Public art from a seaside park in Lima, Peru

 

In 1997, I wrote “The Nonprofit and Commercial Arts: Understanding Future Options” for CultureWork.  At the time I was an independent scholar in the Los Angeles area and could easily cite local examples of cross-over interactions between these sectors involving artists and producers, arts and entertainment organizations, professional service organizations, and arts and entertainment decision-makers.

 

Further, arts and entertainment leaders, in a 1997 American Assembly report “The Arts and the Public Purpose,” recommended that “partnerships among the commercial, not-for-profit, and unincorporated parts of the arts sector should be developed and expanded, to enhance its capacity to achieve public purposes.”.(1).

 

At the same time, I proposed research on the extent and character of interactions between the commercial and non-profit arts, in several phases:

  1. basic research on inter-relationships between the non-profit and commercial arts and their impacts on artists, arts providers, and public engagement in the arts
  2. national, regional, and local dialogues around the results of the basic research
  3. field experiments of new collaborations in the non-profit and commercial arts
  4. assessments of the feasibility and advisability of new such collaborations  

 

Alas, this research initiative never took place.  

 

These days, research on cross-sector interactions is increasingly placed within larger frames—those of 1) the “creative industries” and 2) place-based economic development.  These inquiries focus on inter-relationships between multiple clusters—including, yes, the Fine Arts and Entertainment, as well as Communications, Data Sciences, Hardware and Software, and Support Services.

 

Along these lines, colleagues of mine in Greater Pittsburgh and I are planning the following research project.

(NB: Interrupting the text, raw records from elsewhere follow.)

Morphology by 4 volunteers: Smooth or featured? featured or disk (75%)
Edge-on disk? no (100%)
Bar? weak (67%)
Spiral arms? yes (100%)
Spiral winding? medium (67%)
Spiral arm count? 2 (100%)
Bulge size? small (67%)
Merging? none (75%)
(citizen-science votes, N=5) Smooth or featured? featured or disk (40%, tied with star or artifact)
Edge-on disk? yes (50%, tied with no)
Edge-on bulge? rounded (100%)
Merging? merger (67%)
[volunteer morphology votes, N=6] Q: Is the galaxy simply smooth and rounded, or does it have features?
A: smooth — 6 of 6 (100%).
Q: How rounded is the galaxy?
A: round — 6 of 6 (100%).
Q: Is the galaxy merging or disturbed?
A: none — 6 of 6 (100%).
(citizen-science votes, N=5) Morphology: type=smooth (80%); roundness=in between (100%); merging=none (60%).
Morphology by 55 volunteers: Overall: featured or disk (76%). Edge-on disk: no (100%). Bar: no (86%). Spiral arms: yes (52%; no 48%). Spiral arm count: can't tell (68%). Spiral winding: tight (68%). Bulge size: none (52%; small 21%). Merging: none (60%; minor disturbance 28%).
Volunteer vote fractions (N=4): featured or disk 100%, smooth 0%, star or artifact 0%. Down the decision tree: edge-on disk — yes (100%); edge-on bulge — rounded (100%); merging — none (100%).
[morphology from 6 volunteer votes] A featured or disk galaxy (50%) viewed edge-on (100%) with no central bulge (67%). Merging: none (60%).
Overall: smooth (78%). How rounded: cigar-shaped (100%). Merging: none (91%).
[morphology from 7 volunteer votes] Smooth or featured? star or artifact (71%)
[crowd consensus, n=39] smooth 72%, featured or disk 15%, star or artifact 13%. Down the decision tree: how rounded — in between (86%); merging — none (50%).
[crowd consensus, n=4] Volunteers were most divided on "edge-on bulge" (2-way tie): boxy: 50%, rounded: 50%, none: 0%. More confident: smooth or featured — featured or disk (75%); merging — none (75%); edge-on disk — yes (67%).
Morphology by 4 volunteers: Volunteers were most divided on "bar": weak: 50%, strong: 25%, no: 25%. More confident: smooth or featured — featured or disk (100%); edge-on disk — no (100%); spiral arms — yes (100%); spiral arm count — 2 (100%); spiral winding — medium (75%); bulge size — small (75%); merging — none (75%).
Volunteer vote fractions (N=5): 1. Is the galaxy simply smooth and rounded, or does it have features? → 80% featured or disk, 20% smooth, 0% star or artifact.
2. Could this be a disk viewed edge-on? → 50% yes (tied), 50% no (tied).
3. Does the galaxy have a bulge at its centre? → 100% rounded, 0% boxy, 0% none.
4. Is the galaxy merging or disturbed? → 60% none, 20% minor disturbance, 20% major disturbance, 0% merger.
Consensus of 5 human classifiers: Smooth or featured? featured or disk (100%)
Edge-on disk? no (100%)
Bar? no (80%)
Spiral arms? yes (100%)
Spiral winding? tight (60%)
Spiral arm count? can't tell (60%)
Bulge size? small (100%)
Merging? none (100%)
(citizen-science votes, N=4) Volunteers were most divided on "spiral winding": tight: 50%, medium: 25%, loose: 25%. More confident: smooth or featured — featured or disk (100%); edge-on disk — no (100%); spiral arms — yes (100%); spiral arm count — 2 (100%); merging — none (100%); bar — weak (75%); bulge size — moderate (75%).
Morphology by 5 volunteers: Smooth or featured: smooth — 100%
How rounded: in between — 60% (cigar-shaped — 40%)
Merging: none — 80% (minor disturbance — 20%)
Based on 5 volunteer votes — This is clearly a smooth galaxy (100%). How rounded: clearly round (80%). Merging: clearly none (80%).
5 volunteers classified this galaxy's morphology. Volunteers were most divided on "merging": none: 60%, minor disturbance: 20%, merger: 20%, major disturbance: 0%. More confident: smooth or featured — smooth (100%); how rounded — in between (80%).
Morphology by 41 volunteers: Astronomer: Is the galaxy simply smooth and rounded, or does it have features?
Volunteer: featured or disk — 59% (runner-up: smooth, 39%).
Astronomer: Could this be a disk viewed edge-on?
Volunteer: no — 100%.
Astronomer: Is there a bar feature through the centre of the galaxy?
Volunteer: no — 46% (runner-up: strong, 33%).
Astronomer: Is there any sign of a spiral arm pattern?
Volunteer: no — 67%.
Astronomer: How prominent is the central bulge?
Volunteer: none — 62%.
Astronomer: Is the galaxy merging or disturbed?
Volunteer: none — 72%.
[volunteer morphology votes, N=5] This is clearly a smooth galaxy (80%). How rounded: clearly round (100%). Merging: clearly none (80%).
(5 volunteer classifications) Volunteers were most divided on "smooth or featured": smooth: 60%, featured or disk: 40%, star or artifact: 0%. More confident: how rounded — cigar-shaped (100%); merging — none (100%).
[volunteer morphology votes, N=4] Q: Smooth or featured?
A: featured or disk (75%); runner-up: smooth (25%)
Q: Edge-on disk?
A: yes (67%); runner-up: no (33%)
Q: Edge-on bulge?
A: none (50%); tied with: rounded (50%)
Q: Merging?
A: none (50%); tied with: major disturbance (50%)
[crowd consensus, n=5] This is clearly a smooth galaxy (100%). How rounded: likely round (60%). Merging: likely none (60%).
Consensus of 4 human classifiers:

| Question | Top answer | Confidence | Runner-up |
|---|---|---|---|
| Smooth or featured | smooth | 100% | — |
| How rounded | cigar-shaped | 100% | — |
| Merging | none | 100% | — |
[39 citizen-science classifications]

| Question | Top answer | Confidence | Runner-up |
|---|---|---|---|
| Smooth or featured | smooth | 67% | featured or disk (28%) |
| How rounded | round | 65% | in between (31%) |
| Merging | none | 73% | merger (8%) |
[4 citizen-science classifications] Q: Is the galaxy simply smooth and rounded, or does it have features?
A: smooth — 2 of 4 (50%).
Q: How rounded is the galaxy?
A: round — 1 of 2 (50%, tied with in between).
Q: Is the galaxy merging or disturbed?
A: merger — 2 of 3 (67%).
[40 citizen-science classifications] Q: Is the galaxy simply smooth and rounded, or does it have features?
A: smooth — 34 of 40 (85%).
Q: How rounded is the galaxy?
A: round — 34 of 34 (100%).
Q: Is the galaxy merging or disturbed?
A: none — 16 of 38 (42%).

Its goals are:   

  • to explore links between the presence and activities of artists and arts entities and beneficial neighborhood, community, or regional impacts, and
  • to explore whether and how multi-sector inter-connections impact talent attraction and retention, leverage diversity and inclusion, and enable arts and technology cross-overs and spill-overs.  

 

Specific hypotheses are:  

  • whether and how place, including artistic venues and opportunities, is a magnet to attract and retain knowledge workers, free-lancers, creatives, and tourists, thereby benefitting the regional economy, and  
  • whether a diverse arts sector helps generate multiple perspectives to innovation-related activities   

 

Research, we expect, will feature complete detailed case studies of selected cultural entities varying in size, facility type, location, artistic discipline, organizational structure, life cycle, and financial stability.  The research will also focus on: 1) distressed neighborhoods under pressures of gentrification 2) the area’s transition to an innovation-based economy, and 3) the capacity to  attract and retain creatives and free-lancers.  

 

Our ultimate goal, based on aggregated and analyzed data from these case studies, will be to develop and test new methodologies to reliably measure impacts of the arts on innovation and regional economic growth.  

 

This research is a next step that recalls earlier inquiries detailed 20 years ago, while forging  new perspectives on the role of the non-profit and commercial arts and other sectors in innovation-based economies.    

    

NOTES

1) “The Arts and the Public Purpose,” the report of the Ninety-Second American Assembly held May 29-June 1, 1997 in Harriman, New York.  

 

David Pankratz is Research & Policy Director for the Greater Pittsburgh Arts Council and a lecturer in the Master of Arts Management program at Carnegie Mellon University.